A good resource is Stanford’s CS231n to get a feeling on convolutions.

user3 · October 11, 2021, 2:29pm

hi,
im having a similar problam with avgpool1d:

this is code:
self.bn1 = nn.BatchNorm2d(64)
self.layer1 = self._make_layer(block, 64, num_blocks[0], stride=1)
self.layer2 = self._make_layer(block, 128, num_blocks[1], stride=2)
self.layer3 = self._make_layer(block, 256, num_blocks[2], stride=2)
self.layer4 = self._make_layer(block, 512, num_blocks[3], stride=2)
if (self.extraClasses == 1 or extraLayer == 1) and extraFeat == False:
self.linear = nn.Linear(512 * block.expansion, num_classes)
if self.pool:
self.scores = nn.AvgPool1d(2, stride=2)

def forward(self, x):
out = F.relu(self.bn1(self.conv1(x)))
cnnOut = out
layer1 = self.layer1(out)
layer2 = self.layer2(layer1)
layer3 = self.layer3(layer2)
layer4 = self.layer4(layer3)

    out = F.avg_pool2d(layer4, 4)
    out = out.view(out.size(0), -1)
    featureLayer = out
    pool = 0
    if self.extraClasses == 1:
        out = self.linear(out)
        if self.pool:
            pool = self.scores(out)

in the attempt of calculating the pooling, i get the following:

RuntimeError: Expected 3-dimensional tensor, but got 2-dimensional tensor for argument #1 ‘self’ (while checking arguments for avg_pool1d)

thanks!

ptrblck · October 12, 2021, 6:34am

nn.AvgPool1d expects a 3D input tensor in the shape [batch_size, seq_len, features] while you are trying to use a 2D tensor.

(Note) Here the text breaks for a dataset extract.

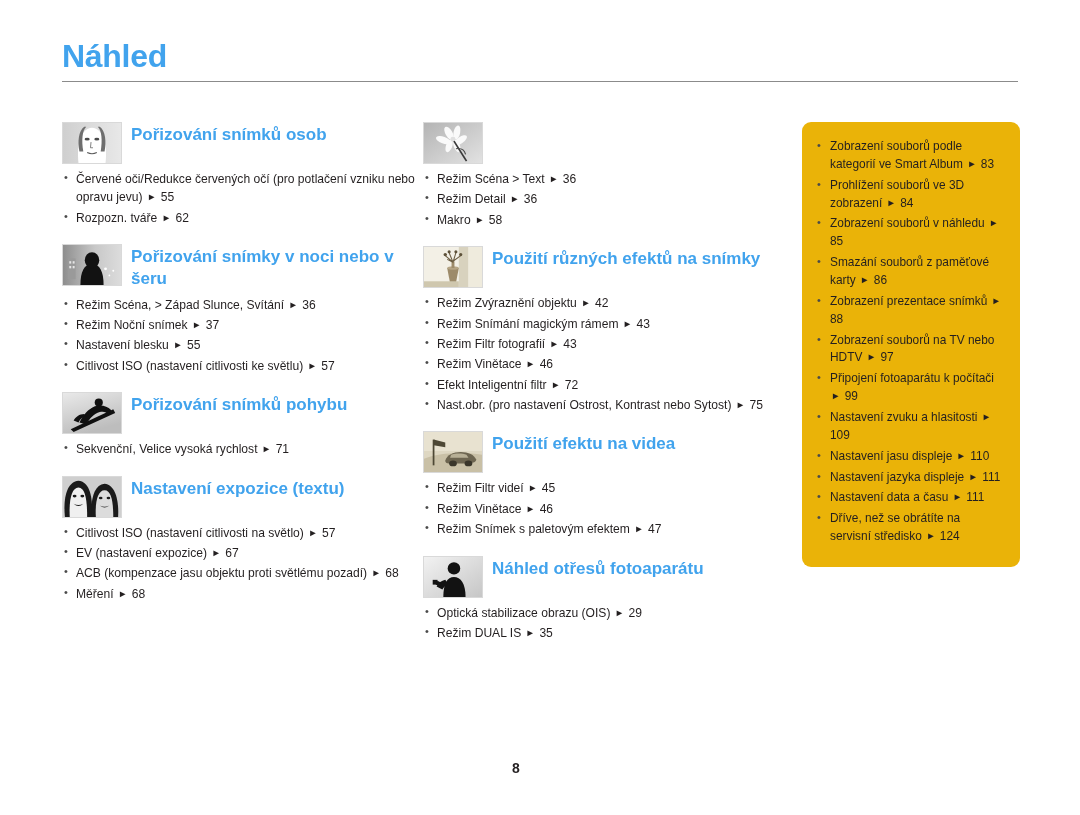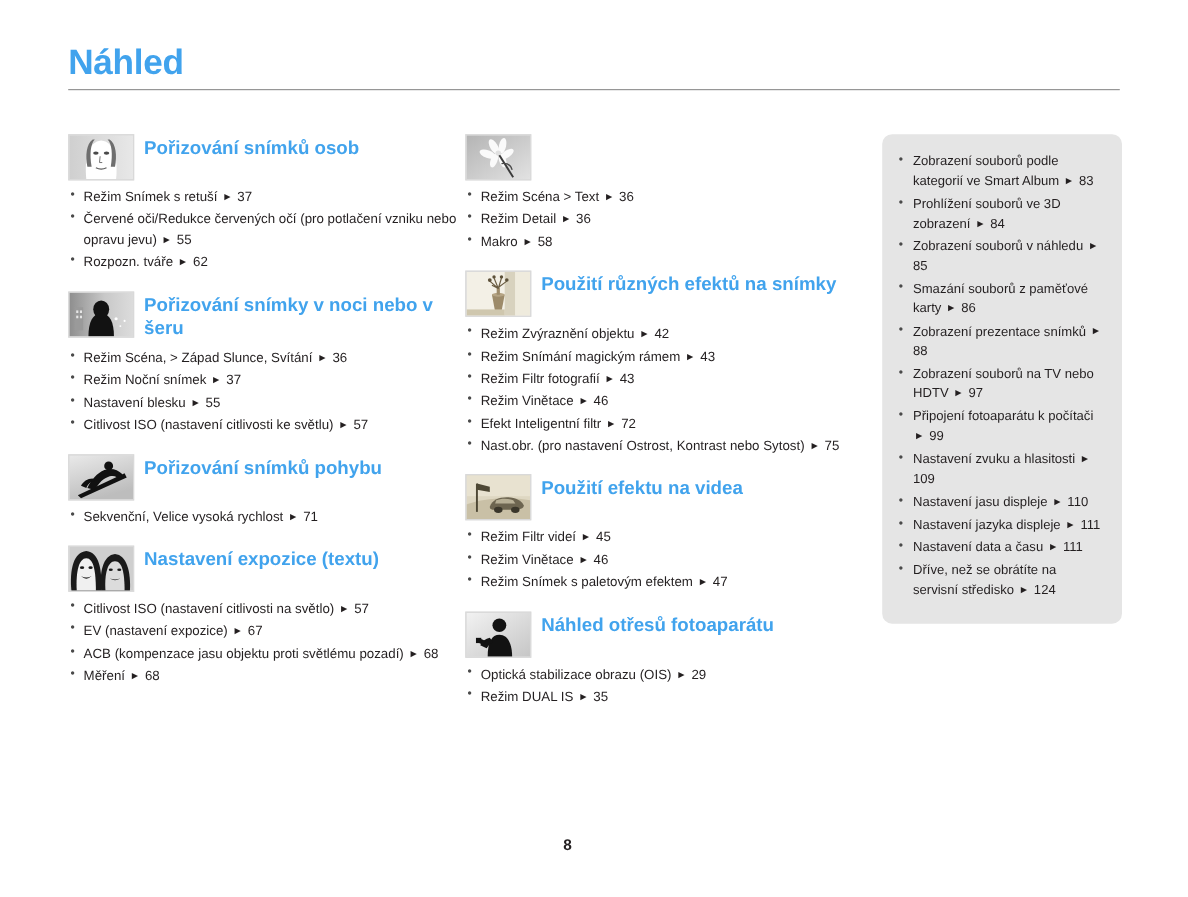"Zobrazení souborů podle kategorií ve" .side-panel { background: #e5e5e5 -> #eab308 }
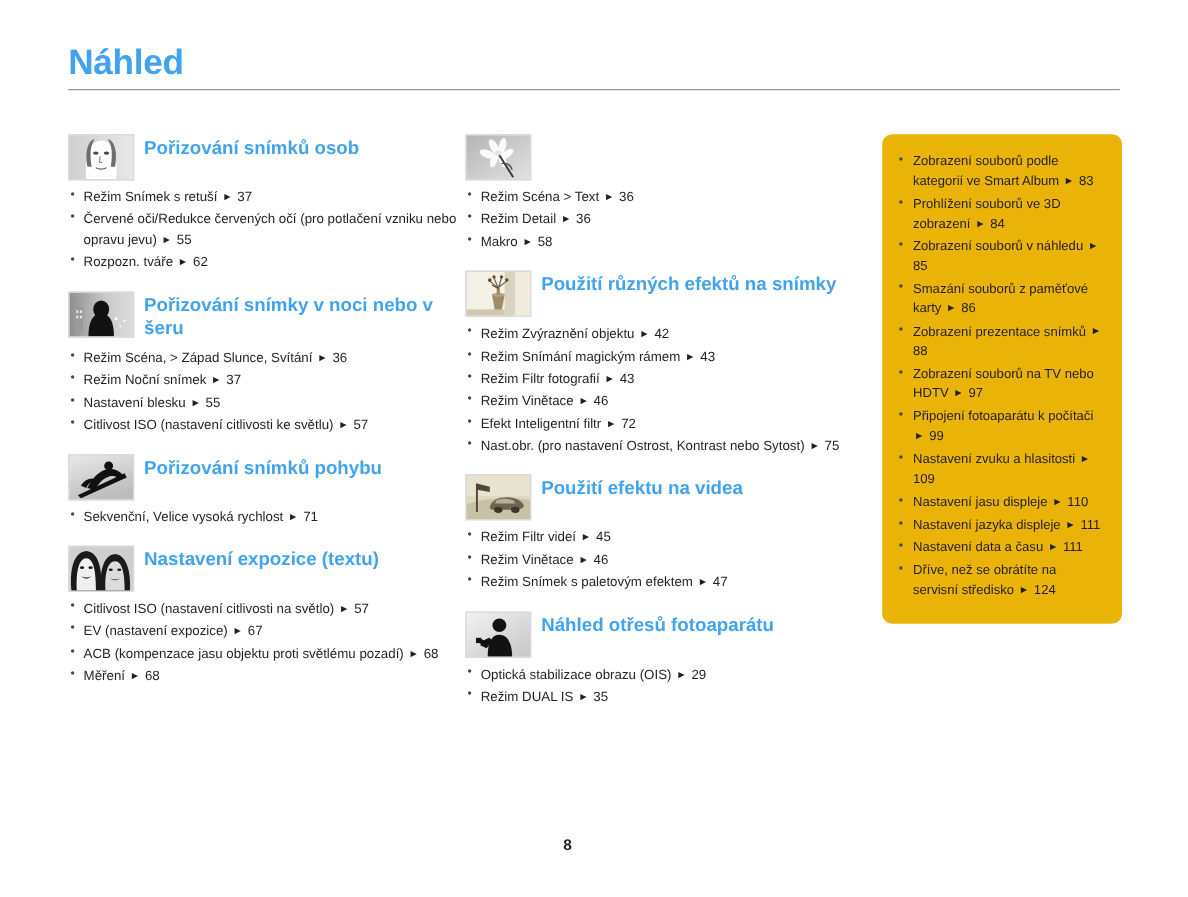"Režim Snímek s retuší ►" li { html: <li>Režim Snímek s retuší <span>►</span> 37</li> -> none }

Could you explain your use case a bit more and what result would be expected?

user3 · October 12, 2021, 8:26am

i want to take each 2 neurons at the end, and sum it up/ averge between them in the last layer.
meaning that if i had 20 neurons in almost final layer, ill have 10 neurons in the last layer

ptrblck · October 12, 2021, 9:19am

Assuming “between them” means neighboring features, a view and mean operation should work:

batch_size = 10
features = 20
x = torch.arange(batch_size*features).view(batch_size, features).float()

x = x.view(batch_size, -1, 2)
y = x.mean(dim=2)
print(y)